YOUR INSTRUCTIONS:
Copy the text of each item below line for line, changing nothing.

ENTRIES PROVIDED:
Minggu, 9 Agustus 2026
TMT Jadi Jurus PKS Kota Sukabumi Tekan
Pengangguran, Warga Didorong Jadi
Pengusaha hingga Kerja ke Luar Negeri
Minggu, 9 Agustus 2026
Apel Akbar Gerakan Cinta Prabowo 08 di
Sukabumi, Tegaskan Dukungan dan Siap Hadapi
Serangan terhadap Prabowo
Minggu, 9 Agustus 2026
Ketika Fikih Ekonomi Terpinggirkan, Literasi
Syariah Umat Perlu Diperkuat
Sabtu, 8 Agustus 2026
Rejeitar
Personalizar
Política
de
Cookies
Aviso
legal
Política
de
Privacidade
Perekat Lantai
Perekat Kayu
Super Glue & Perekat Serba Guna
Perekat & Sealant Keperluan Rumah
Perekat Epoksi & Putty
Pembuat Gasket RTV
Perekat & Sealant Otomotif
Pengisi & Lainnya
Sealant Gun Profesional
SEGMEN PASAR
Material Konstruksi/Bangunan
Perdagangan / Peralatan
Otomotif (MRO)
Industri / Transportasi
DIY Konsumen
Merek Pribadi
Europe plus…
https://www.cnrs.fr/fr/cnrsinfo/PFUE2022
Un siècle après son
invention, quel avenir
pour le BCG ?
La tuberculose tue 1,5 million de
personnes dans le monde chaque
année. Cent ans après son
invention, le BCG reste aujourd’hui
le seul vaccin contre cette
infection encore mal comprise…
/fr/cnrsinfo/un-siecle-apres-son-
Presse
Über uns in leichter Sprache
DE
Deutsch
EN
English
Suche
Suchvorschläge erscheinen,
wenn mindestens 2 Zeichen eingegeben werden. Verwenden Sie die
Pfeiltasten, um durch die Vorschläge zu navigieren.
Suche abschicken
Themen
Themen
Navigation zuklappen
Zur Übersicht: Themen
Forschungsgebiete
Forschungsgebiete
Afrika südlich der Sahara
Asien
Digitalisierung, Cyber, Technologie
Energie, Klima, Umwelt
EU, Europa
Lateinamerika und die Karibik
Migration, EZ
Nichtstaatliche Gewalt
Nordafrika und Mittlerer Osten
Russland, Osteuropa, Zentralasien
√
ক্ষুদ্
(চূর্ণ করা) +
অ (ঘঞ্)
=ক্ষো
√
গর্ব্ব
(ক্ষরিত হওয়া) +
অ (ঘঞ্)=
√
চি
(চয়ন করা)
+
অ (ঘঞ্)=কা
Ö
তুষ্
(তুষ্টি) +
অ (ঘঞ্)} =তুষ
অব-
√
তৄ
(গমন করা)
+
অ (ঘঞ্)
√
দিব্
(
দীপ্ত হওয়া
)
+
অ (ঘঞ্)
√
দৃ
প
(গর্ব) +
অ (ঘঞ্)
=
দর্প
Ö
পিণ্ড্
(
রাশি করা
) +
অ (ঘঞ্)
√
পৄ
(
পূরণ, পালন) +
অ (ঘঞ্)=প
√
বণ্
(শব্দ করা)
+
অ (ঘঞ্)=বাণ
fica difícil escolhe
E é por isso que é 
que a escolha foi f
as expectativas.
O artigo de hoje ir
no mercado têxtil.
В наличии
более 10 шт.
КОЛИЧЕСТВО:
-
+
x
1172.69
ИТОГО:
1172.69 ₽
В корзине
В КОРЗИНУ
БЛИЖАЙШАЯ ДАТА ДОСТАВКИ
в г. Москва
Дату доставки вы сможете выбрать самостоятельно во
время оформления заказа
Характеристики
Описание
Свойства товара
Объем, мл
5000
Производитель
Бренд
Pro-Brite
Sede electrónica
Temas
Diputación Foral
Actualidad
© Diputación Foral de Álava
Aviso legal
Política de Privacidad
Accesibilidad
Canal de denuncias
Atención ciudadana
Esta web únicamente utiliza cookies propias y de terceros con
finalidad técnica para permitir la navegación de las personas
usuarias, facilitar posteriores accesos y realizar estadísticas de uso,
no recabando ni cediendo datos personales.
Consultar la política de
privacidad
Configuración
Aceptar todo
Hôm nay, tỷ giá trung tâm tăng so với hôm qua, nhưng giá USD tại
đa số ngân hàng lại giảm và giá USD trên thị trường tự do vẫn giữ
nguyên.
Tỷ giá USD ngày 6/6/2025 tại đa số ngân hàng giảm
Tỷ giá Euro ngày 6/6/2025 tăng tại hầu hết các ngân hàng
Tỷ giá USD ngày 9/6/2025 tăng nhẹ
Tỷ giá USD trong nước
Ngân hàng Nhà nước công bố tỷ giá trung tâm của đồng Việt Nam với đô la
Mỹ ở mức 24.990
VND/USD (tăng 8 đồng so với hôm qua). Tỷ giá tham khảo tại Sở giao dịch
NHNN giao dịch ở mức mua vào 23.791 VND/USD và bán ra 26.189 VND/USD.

SOLUTION TO THE PROBLEM:
Minggu, 9 Agustus 2026
TMT Jadi Jurus PKS Kota Sukabumi Tekan
Pengangguran, Warga Didorong Jadi
Pengusaha hingga Kerja ke Luar Negeri
Minggu, 9 Agustus 2026
Apel Akbar Gerakan Cinta Prabowo 08 di
Sukabumi, Tegaskan Dukungan dan Siap Hadapi
Serangan terhadap Prabowo
Minggu, 9 Agustus 2026
Ketika Fikih Ekonomi Terpinggirkan, Literasi
Syariah Umat Perlu Diperkuat
Sabtu, 8 Agustus 2026
Rejeitar
Personalizar
Política
de
Cookies
Aviso
legal
Política
de
Privacidade
Perekat Lantai
Perekat Kayu
Super Glue & Perekat Serba Guna
Perekat & Sealant Keperluan Rumah
Perekat Epoksi & Putty
Pembuat Gasket RTV
Perekat & Sealant Otomotif
Pengisi & Lainnya
Sealant Gun Profesional
SEGMEN PASAR
Material Konstruksi/Bangunan
Perdagangan / Peralatan
Otomotif (MRO)
Industri / Transportasi
DIY Konsumen
Merek Pribadi
Europe plus…
https://www.cnrs.fr/fr/cnrsinfo/PFUE2022
Un siècle après son
invention, quel avenir
pour le BCG ?
La tuberculose tue 1,5 million de
personnes dans le monde chaque
année. Cent ans après son
invention, le BCG reste aujourd’hui
le seul vaccin contre cette
infection encore mal comprise…
/fr/cnrsinfo/un-siecle-apres-son-
Presse
Über uns in leichter Sprache
DE
Deutsch
EN
English
Suche
Suchvorschläge erscheinen,
wenn mindestens 2 Zeichen eingegeben werden. Verwenden Sie die
Pfeiltasten, um durch die Vorschläge zu navigieren.
Suche abschicken
Themen
Themen
Navigation zuklappen
Zur Übersicht: Themen
Forschungsgebiete
Forschungsgebiete
Afrika südlich der Sahara
Asien
Digitalisierung, Cyber, Technologie
Energie, Klima, Umwelt
EU, Europa
Lateinamerika und die Karibik
Migration, EZ
Nichtstaatliche Gewalt
Nordafrika und Mittlerer Osten
Russland, Osteuropa, Zentralasien
√
ক্ষুদ্
(চূর্ণ করা) +
অ (ঘঞ্)
=ক্ষো
√
গর্ব্ব
(ক্ষরিত হওয়া) +
অ (ঘঞ্)=
√
চি
(চয়ন করা)
+
অ (ঘঞ্)=কা
Ö
তুষ্
(তুষ্টি) +
অ (ঘঞ্)} =তুষ
অব-
√
তৄ
(গমন করা)
+
অ (ঘঞ্)
√
দিব্
(
দীপ্ত হওয়া
)
+
অ (ঘঞ্)
√
দৃ
প
(গর্ব) +
অ (ঘঞ্)
=
দর্প
Ö
পিণ্ড্
(
রাশি করা
) +
অ (ঘঞ্)
√
পৄ
(
পূরণ, পালন) +
অ (ঘঞ্)=প
√
বণ্
(শব্দ করা)
+
অ (ঘঞ্)=বাণ
fica difícil escolhe
E é por isso que é 
que a escolha foi f
as expectativas.
O artigo de hoje ir
no mercado têxtil.
В наличии
более 10 шт.
КОЛИЧЕСТВО:
-
+
x
1172.69
ИТОГО:
1172.69 ₽
В корзине
В КОРЗИНУ
БЛИЖАЙШАЯ ДАТА ДОСТАВКИ
в г. Москва
Дату доставки вы сможете выбрать самостоятельно во
время оформления заказа
Характеристики
Описание
Свойства товара
Объем, мл
5000
Производитель
Бренд
Pro-Brite
Sede electrónica
Temas
Diputación Foral
Actualidad
© Diputación Foral de Álava
Aviso legal
Política de Privacidad
Accesibilidad
Canal de denuncias
Atención ciudadana
Esta web únicamente utiliza cookies propias y de terceros con
finalidad técnica para permitir la navegación de las personas
usuarias, facilitar posteriores accesos y realizar estadísticas de uso,
no recabando ni cediendo datos personales.
Consultar la política de
privacidad
Configuración
Aceptar todo
Hôm nay, tỷ giá trung tâm tăng so với hôm qua, nhưng giá USD tại
đa số ngân hàng lại giảm và giá USD trên thị trường tự do vẫn giữ
nguyên.
Tỷ giá USD ngày 6/6/2025 tại đa số ngân hàng giảm
Tỷ giá Euro ngày 6/6/2025 tăng tại hầu hết các ngân hàng
Tỷ giá USD ngày 9/6/2025 tăng nhẹ
Tỷ giá USD trong nước
Ngân hàng Nhà nước công bố tỷ giá trung tâm của đồng Việt Nam với đô la
Mỹ ở mức 24.990
VND/USD (tăng 8 đồng so với hôm qua). Tỷ giá tham khảo tại Sở giao dịch
NHNN giao dịch ở mức mua vào 23.791 VND/USD và bán ra 26.189 VND/USD.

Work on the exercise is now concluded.